EMILY RAMSEY for GTR Newspapers
For many high school students, the summer months are the time to step away from the academic rigors of education; for others, it’s a time to further their efforts to receive college acceptance or gain scholarships through community activities, studying, academic camps and sports.
For Union High School junior Stephanie Royer, though, her summers have become about using her love of music to inspire young ones through her nonprofit organization Music & Me.
Royer grew up with parents who encouraged her and her older sister, Daniella, to take an interest in classical music. Both girls play piano and violin.
Stephanie Royer began piano lessons at five years old and took up violin in the second grade.
Royer moved with her family to Tulsa from South Carolina, when she was a freshman in high school.

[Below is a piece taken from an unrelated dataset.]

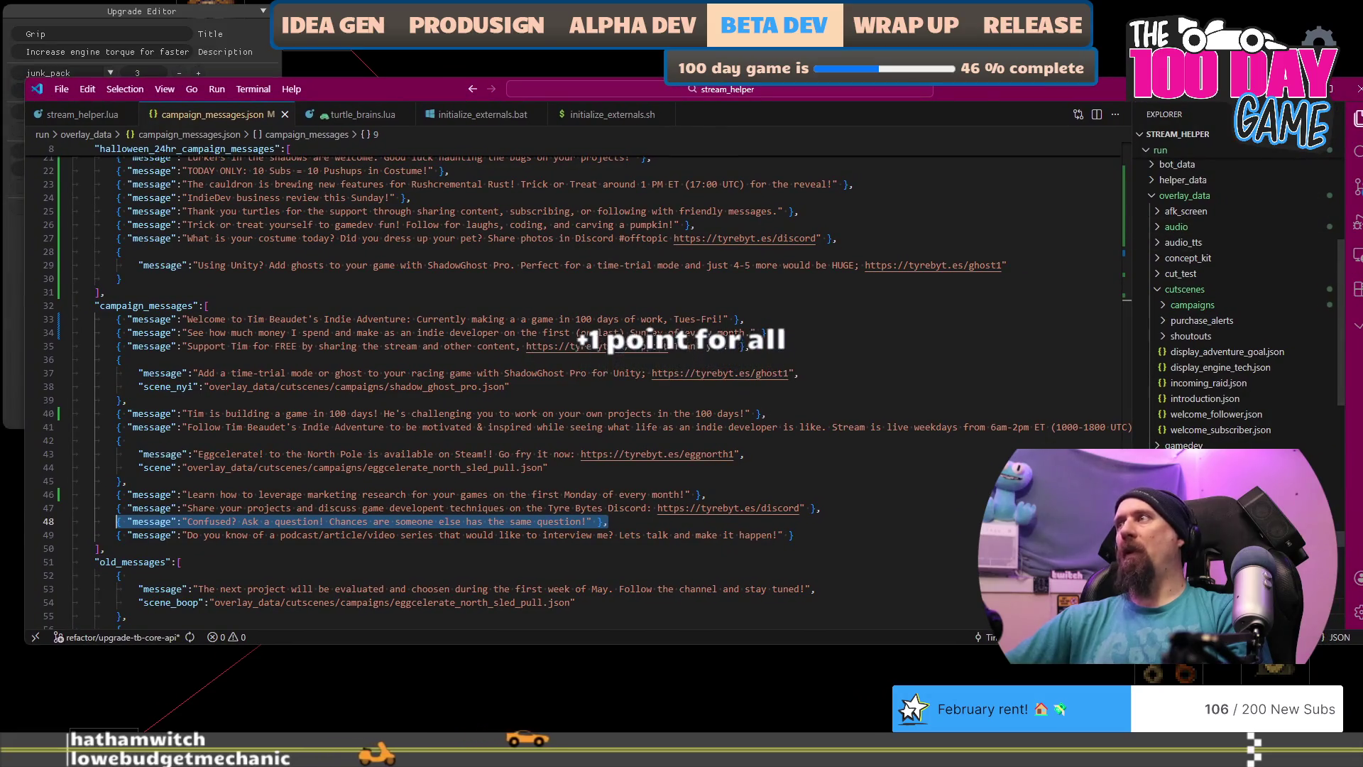
key(super+Down)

“Moving here during high school was tough, but music was my anchor,” Royer says. “Even if you’ve had a bad day, you can still come home and play your instrument and play how you’re feeling.”
She and her sister also joined a local community orchestra soon after arriving in Tulsa, which brought about a number of benefits, Royer says.

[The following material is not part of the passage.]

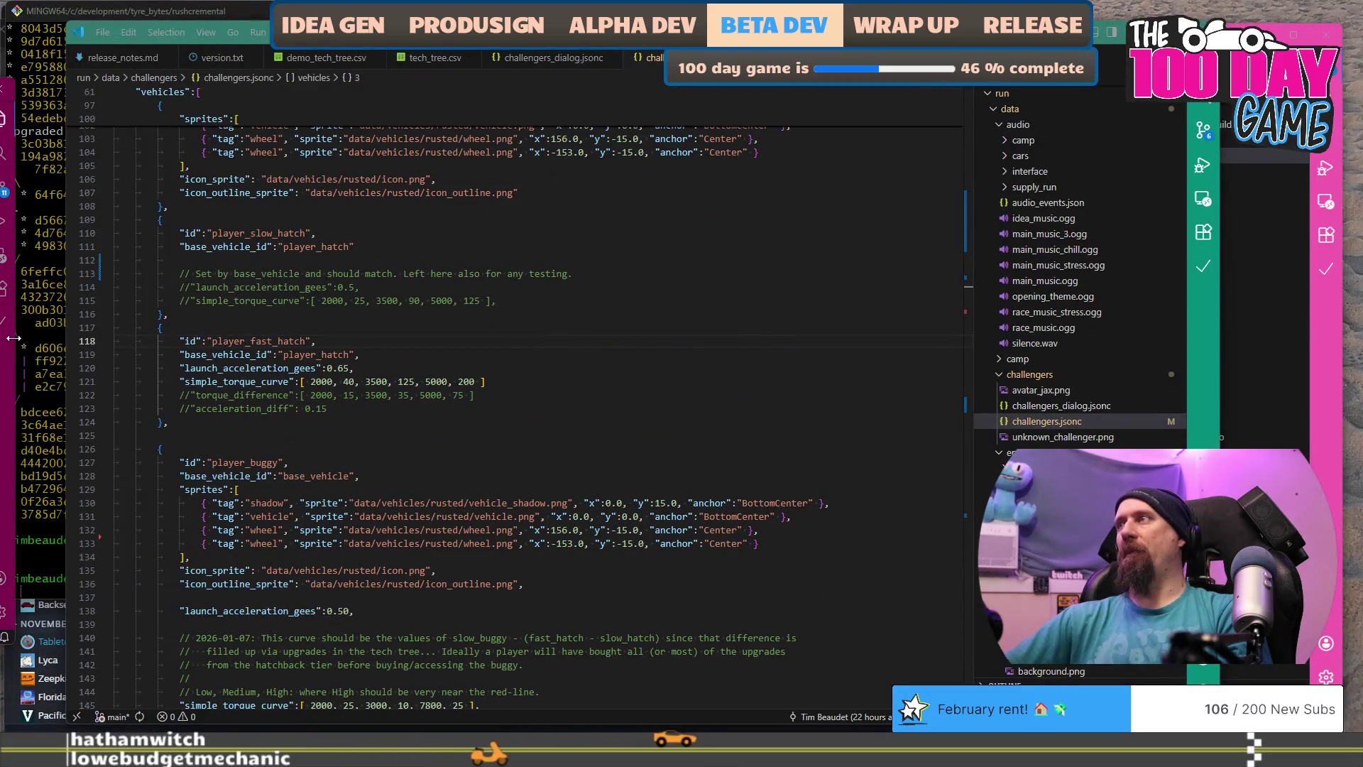
key(alt+Tab)
drag(998, 88, 1050, 98)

“Music was how I got rooted in the community, and I met my best friend there (in the orchestra).”
However, it was Royer’s recognition of many children’s lack of access and exposure to classical music and instruments that led her to create Music & Me, which focuses on providing classical music education to children ages 4-10.
“The earlier that kids are introduced to music, that’s what keeps them interested in music as they get older,” she says. “And if kids are underprivileged or their parents don’t encourage them, then they’re most likely not going to be exposed to music or continue (taking lessons).”

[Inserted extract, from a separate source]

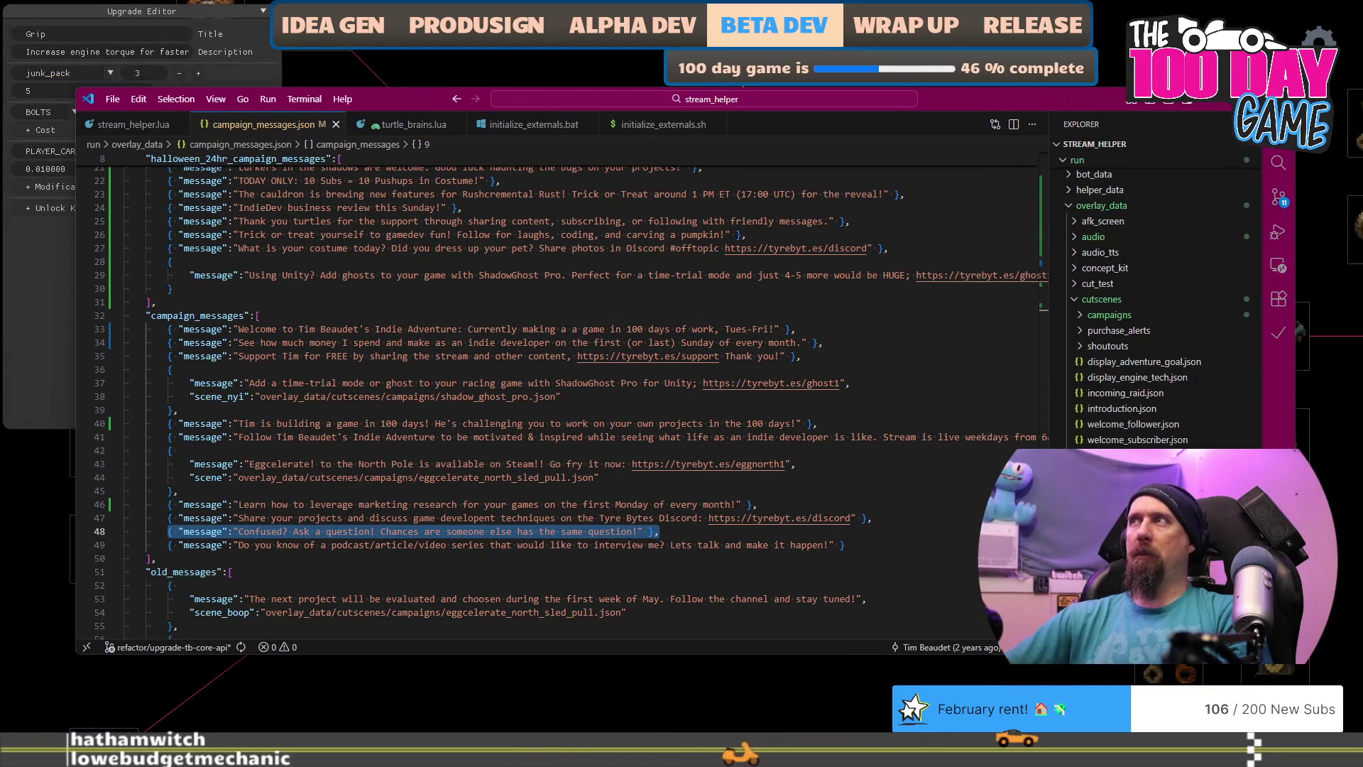
mouse_move(991, 101)
mouse_down()
mouse_move(988, 133)
mouse_move(986, 63)
mouse_up()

In addition, music provides many opportunities for college scholarships, which is a great incentive for those with difficult backgrounds, she says.
As Royer began to contemplate all of the value that music offers, she began thinking about how she could help to provide classical music education to young ones, and she began contacting local organizations, including Community Action Project ().
That led her sister and her, in the summer of 2014, to two Tulsa locations where they shared classical instruments with about 200 children.
Royer increased that number, during the summer of 2015, to eight and child care locations, including KinderCare locations and the Little Lighthouse, and reached 1,000 children.
“The majority of these kids didn’t even know what a piano is,” Royer says.
Royer brings her music education program to organizations from June to August. She and her volunteers typically spend two days with each group of children, introducing them to the piano and violin.
Children receive violins made out of paint sticks, chopsticks, and cardboard and paper print-outs of piano keys to teach them music notes. “We teach them how to properly hold a violin and its different parts and the technique of both instruments,” Royer says.
She also brings along violins and keyboards to allow the children to see what it feels like to play on the real instruments.
“The kids love it,” she says.
It’s no surprise, then, that word of Royer’s program is spreading, and there are many schools interested in being included during the upcoming summer.
However, Royer is maintaining focus on her original intent: “While we have a lot of interest from many organizations, we want to focus on organizations for underprivileged kids, because those are the children who are more likely not to gain early exposure to classical music.”
For summer 2016, Royer’s plan is to reach 2,000 children.
In addition to reaching children that she has not reached previously, “I would also like to go back to some of the same locations as last summer in order to provide additional education to the same kids,” she says.
In the meantime, after receiving approval from Union High School administrators, Royer plans to spend part of her lunchtime during the current spring semester to bring music to Union’s special education students.
“I love working with special education students. And music is a great way for them to express themselves,” she says. “They are so happy when they’re playing music.”
Since Royer began her music education efforts in 2014, she has picked up a number of helpers, including some of her friends who play instruments and her friends’ parents.
Currently, about eight students and four parents help out with Music & Me.
“My friends who are helping see how satisfying it is,” she says.
Royer’s volunteers provide some relief for Royer when she has other academic or sports-related commitments vying for her time, such as with the girl’s golf team, of which she is a member.
However, her focus on Music & Me remains, with her hopes of expanding the program. Why? Because she understands the far-reaching effects of early music education, and she sees the joy it brings to the children.
“At the end of the day, you’re tired, your voice is hoarse, your back hurts from bending down all day, but when you see the kids so eager to play the instruments, it’s so rewarding.
“If I wasn’t doing this during the summer, I would probably be sitting at home watching Netflix, and this is so much better than Netflix.”